> [PROVIDED DATA]
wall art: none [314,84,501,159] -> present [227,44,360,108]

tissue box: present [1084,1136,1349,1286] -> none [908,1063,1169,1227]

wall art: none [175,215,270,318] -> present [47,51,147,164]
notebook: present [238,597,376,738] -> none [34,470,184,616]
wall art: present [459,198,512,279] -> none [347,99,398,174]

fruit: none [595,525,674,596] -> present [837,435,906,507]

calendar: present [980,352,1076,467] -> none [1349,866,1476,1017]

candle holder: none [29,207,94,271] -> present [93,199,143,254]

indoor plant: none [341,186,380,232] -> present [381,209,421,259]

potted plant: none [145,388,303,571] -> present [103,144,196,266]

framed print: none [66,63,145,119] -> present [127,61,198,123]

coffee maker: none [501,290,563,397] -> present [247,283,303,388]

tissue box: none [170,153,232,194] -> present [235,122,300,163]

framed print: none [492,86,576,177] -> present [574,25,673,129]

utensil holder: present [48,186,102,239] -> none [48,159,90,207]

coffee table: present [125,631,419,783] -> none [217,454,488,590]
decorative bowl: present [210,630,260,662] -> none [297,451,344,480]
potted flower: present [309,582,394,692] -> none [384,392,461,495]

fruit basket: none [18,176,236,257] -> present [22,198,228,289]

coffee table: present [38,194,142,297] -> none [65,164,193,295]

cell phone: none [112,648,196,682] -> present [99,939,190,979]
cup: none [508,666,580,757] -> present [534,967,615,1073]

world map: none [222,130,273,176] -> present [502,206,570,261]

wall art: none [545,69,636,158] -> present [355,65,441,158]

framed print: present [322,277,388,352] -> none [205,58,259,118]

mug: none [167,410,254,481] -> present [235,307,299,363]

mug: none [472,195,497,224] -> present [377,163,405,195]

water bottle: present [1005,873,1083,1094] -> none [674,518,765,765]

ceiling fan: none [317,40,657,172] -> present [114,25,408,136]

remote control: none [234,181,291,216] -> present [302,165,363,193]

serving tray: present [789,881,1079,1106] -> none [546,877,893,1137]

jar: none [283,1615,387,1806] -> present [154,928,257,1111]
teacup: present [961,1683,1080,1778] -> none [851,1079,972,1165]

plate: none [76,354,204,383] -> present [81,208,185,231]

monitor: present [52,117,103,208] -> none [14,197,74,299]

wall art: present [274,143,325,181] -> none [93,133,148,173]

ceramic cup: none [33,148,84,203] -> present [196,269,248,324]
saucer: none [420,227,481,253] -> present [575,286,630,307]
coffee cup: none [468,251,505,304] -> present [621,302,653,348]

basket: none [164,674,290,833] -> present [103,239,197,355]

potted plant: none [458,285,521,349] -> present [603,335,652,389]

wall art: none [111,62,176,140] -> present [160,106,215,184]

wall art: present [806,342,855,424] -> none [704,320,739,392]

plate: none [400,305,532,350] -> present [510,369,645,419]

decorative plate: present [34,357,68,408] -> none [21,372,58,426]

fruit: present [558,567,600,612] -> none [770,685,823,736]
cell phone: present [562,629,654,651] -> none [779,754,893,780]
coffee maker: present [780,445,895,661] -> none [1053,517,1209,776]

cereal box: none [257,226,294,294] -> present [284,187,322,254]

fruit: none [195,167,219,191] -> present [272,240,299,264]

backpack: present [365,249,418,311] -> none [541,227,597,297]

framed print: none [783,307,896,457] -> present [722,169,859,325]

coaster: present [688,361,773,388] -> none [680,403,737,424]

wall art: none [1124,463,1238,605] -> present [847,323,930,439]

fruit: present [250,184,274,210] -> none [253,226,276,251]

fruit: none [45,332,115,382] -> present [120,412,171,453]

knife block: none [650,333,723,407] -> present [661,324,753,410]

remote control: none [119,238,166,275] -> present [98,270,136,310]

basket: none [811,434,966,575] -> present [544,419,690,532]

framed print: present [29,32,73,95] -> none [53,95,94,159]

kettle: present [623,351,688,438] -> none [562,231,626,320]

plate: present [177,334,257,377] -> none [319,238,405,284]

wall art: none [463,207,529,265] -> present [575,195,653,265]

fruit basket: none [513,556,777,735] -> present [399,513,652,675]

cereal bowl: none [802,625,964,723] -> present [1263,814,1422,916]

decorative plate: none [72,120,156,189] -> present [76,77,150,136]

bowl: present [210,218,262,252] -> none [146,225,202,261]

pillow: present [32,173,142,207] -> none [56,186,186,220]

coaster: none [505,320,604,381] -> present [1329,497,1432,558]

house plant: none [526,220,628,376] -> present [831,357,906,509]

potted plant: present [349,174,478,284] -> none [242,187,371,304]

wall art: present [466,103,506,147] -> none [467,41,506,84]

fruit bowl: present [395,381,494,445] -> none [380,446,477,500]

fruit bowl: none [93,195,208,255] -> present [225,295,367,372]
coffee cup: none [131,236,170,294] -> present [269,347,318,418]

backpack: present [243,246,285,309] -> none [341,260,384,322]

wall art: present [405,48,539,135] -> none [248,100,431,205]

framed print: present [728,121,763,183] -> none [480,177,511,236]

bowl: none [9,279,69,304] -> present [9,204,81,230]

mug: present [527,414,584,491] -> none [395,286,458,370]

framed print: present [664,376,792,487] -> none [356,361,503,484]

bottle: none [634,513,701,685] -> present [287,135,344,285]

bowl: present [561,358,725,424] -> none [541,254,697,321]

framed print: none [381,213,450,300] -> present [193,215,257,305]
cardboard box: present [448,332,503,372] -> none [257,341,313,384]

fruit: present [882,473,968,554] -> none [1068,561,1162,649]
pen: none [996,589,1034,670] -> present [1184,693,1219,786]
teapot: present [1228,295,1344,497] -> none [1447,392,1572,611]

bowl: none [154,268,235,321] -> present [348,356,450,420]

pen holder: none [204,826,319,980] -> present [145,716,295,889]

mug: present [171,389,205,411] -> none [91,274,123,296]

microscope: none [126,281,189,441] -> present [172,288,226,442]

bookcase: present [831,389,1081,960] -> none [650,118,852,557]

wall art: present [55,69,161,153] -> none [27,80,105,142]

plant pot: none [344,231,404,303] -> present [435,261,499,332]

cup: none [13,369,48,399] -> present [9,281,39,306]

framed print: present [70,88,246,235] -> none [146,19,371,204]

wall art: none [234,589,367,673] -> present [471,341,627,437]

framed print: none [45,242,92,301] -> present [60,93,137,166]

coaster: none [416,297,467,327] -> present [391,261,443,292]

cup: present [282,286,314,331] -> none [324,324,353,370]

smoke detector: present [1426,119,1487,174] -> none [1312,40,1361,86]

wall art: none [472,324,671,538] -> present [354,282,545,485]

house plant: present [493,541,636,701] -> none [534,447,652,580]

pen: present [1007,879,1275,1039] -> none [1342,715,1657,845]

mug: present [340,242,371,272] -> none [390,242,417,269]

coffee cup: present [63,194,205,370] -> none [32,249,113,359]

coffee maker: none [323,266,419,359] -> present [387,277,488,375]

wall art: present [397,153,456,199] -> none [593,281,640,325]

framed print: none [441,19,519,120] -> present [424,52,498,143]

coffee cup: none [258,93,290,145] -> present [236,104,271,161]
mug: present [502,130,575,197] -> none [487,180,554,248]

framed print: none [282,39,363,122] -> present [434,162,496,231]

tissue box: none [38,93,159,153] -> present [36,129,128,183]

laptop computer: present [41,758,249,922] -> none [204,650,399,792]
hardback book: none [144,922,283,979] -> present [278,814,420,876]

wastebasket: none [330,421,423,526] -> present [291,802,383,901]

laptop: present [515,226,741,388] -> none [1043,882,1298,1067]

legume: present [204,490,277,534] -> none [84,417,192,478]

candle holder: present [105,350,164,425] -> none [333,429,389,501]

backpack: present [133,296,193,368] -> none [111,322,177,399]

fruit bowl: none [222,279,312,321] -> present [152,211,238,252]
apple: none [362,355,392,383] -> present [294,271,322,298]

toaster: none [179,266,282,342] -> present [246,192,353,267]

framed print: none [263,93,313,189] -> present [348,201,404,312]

> [ASSIGNMENT]
Copy every entry exactly; no part may be left out.

> [EXERCISE SOLUTION]
wall art: none [314,84,501,159] -> present [227,44,360,108]

tissue box: present [1084,1136,1349,1286] -> none [908,1063,1169,1227]

wall art: none [175,215,270,318] -> present [47,51,147,164]
notebook: present [238,597,376,738] -> none [34,470,184,616]
wall art: present [459,198,512,279] -> none [347,99,398,174]

fruit: none [595,525,674,596] -> present [837,435,906,507]

calendar: present [980,352,1076,467] -> none [1349,866,1476,1017]

candle holder: none [29,207,94,271] -> present [93,199,143,254]

indoor plant: none [341,186,380,232] -> present [381,209,421,259]

potted plant: none [145,388,303,571] -> present [103,144,196,266]

framed print: none [66,63,145,119] -> present [127,61,198,123]

coffee maker: none [501,290,563,397] -> present [247,283,303,388]

tissue box: none [170,153,232,194] -> present [235,122,300,163]

framed print: none [492,86,576,177] -> present [574,25,673,129]

utensil holder: present [48,186,102,239] -> none [48,159,90,207]

coffee table: present [125,631,419,783] -> none [217,454,488,590]
decorative bowl: present [210,630,260,662] -> none [297,451,344,480]
potted flower: present [309,582,394,692] -> none [384,392,461,495]

fruit basket: none [18,176,236,257] -> present [22,198,228,289]

coffee table: present [38,194,142,297] -> none [65,164,193,295]

cell phone: none [112,648,196,682] -> present [99,939,190,979]
cup: none [508,666,580,757] -> present [534,967,615,1073]

world map: none [222,130,273,176] -> present [502,206,570,261]

wall art: none [545,69,636,158] -> present [355,65,441,158]

framed print: present [322,277,388,352] -> none [205,58,259,118]

mug: none [167,410,254,481] -> present [235,307,299,363]

mug: none [472,195,497,224] -> present [377,163,405,195]

water bottle: present [1005,873,1083,1094] -> none [674,518,765,765]

ceiling fan: none [317,40,657,172] -> present [114,25,408,136]

remote control: none [234,181,291,216] -> present [302,165,363,193]

serving tray: present [789,881,1079,1106] -> none [546,877,893,1137]

jar: none [283,1615,387,1806] -> present [154,928,257,1111]
teacup: present [961,1683,1080,1778] -> none [851,1079,972,1165]

plate: none [76,354,204,383] -> present [81,208,185,231]

monitor: present [52,117,103,208] -> none [14,197,74,299]

wall art: present [274,143,325,181] -> none [93,133,148,173]

ceramic cup: none [33,148,84,203] -> present [196,269,248,324]
saucer: none [420,227,481,253] -> present [575,286,630,307]
coffee cup: none [468,251,505,304] -> present [621,302,653,348]

basket: none [164,674,290,833] -> present [103,239,197,355]

potted plant: none [458,285,521,349] -> present [603,335,652,389]

wall art: none [111,62,176,140] -> present [160,106,215,184]

wall art: present [806,342,855,424] -> none [704,320,739,392]

plate: none [400,305,532,350] -> present [510,369,645,419]

decorative plate: present [34,357,68,408] -> none [21,372,58,426]

fruit: present [558,567,600,612] -> none [770,685,823,736]
cell phone: present [562,629,654,651] -> none [779,754,893,780]
coffee maker: present [780,445,895,661] -> none [1053,517,1209,776]

cereal box: none [257,226,294,294] -> present [284,187,322,254]

fruit: none [195,167,219,191] -> present [272,240,299,264]

backpack: present [365,249,418,311] -> none [541,227,597,297]

framed print: none [783,307,896,457] -> present [722,169,859,325]

coaster: present [688,361,773,388] -> none [680,403,737,424]

wall art: none [1124,463,1238,605] -> present [847,323,930,439]

fruit: present [250,184,274,210] -> none [253,226,276,251]

fruit: none [45,332,115,382] -> present [120,412,171,453]

knife block: none [650,333,723,407] -> present [661,324,753,410]

remote control: none [119,238,166,275] -> present [98,270,136,310]

basket: none [811,434,966,575] -> present [544,419,690,532]

framed print: present [29,32,73,95] -> none [53,95,94,159]

kettle: present [623,351,688,438] -> none [562,231,626,320]

plate: present [177,334,257,377] -> none [319,238,405,284]

wall art: none [463,207,529,265] -> present [575,195,653,265]

fruit basket: none [513,556,777,735] -> present [399,513,652,675]

cereal bowl: none [802,625,964,723] -> present [1263,814,1422,916]

decorative plate: none [72,120,156,189] -> present [76,77,150,136]

bowl: present [210,218,262,252] -> none [146,225,202,261]

pillow: present [32,173,142,207] -> none [56,186,186,220]

coaster: none [505,320,604,381] -> present [1329,497,1432,558]

house plant: none [526,220,628,376] -> present [831,357,906,509]

potted plant: present [349,174,478,284] -> none [242,187,371,304]

wall art: present [466,103,506,147] -> none [467,41,506,84]

fruit bowl: present [395,381,494,445] -> none [380,446,477,500]

fruit bowl: none [93,195,208,255] -> present [225,295,367,372]
coffee cup: none [131,236,170,294] -> present [269,347,318,418]

backpack: present [243,246,285,309] -> none [341,260,384,322]

wall art: present [405,48,539,135] -> none [248,100,431,205]

framed print: present [728,121,763,183] -> none [480,177,511,236]

bowl: none [9,279,69,304] -> present [9,204,81,230]

mug: present [527,414,584,491] -> none [395,286,458,370]

framed print: present [664,376,792,487] -> none [356,361,503,484]

bottle: none [634,513,701,685] -> present [287,135,344,285]

bowl: present [561,358,725,424] -> none [541,254,697,321]

framed print: none [381,213,450,300] -> present [193,215,257,305]
cardboard box: present [448,332,503,372] -> none [257,341,313,384]

fruit: present [882,473,968,554] -> none [1068,561,1162,649]
pen: none [996,589,1034,670] -> present [1184,693,1219,786]
teapot: present [1228,295,1344,497] -> none [1447,392,1572,611]

bowl: none [154,268,235,321] -> present [348,356,450,420]

pen holder: none [204,826,319,980] -> present [145,716,295,889]

mug: present [171,389,205,411] -> none [91,274,123,296]

microscope: none [126,281,189,441] -> present [172,288,226,442]

bookcase: present [831,389,1081,960] -> none [650,118,852,557]

wall art: present [55,69,161,153] -> none [27,80,105,142]

plant pot: none [344,231,404,303] -> present [435,261,499,332]

cup: none [13,369,48,399] -> present [9,281,39,306]

framed print: present [70,88,246,235] -> none [146,19,371,204]

wall art: none [234,589,367,673] -> present [471,341,627,437]

framed print: none [45,242,92,301] -> present [60,93,137,166]

coaster: none [416,297,467,327] -> present [391,261,443,292]

cup: present [282,286,314,331] -> none [324,324,353,370]

smoke detector: present [1426,119,1487,174] -> none [1312,40,1361,86]

wall art: none [472,324,671,538] -> present [354,282,545,485]

house plant: present [493,541,636,701] -> none [534,447,652,580]

pen: present [1007,879,1275,1039] -> none [1342,715,1657,845]

mug: present [340,242,371,272] -> none [390,242,417,269]

coffee cup: present [63,194,205,370] -> none [32,249,113,359]

coffee maker: none [323,266,419,359] -> present [387,277,488,375]

wall art: present [397,153,456,199] -> none [593,281,640,325]

framed print: none [441,19,519,120] -> present [424,52,498,143]

coffee cup: none [258,93,290,145] -> present [236,104,271,161]
mug: present [502,130,575,197] -> none [487,180,554,248]

framed print: none [282,39,363,122] -> present [434,162,496,231]

tissue box: none [38,93,159,153] -> present [36,129,128,183]

laptop computer: present [41,758,249,922] -> none [204,650,399,792]
hardback book: none [144,922,283,979] -> present [278,814,420,876]

wastebasket: none [330,421,423,526] -> present [291,802,383,901]

laptop: present [515,226,741,388] -> none [1043,882,1298,1067]

legume: present [204,490,277,534] -> none [84,417,192,478]

candle holder: present [105,350,164,425] -> none [333,429,389,501]

backpack: present [133,296,193,368] -> none [111,322,177,399]

fruit bowl: none [222,279,312,321] -> present [152,211,238,252]
apple: none [362,355,392,383] -> present [294,271,322,298]

toaster: none [179,266,282,342] -> present [246,192,353,267]

framed print: none [263,93,313,189] -> present [348,201,404,312]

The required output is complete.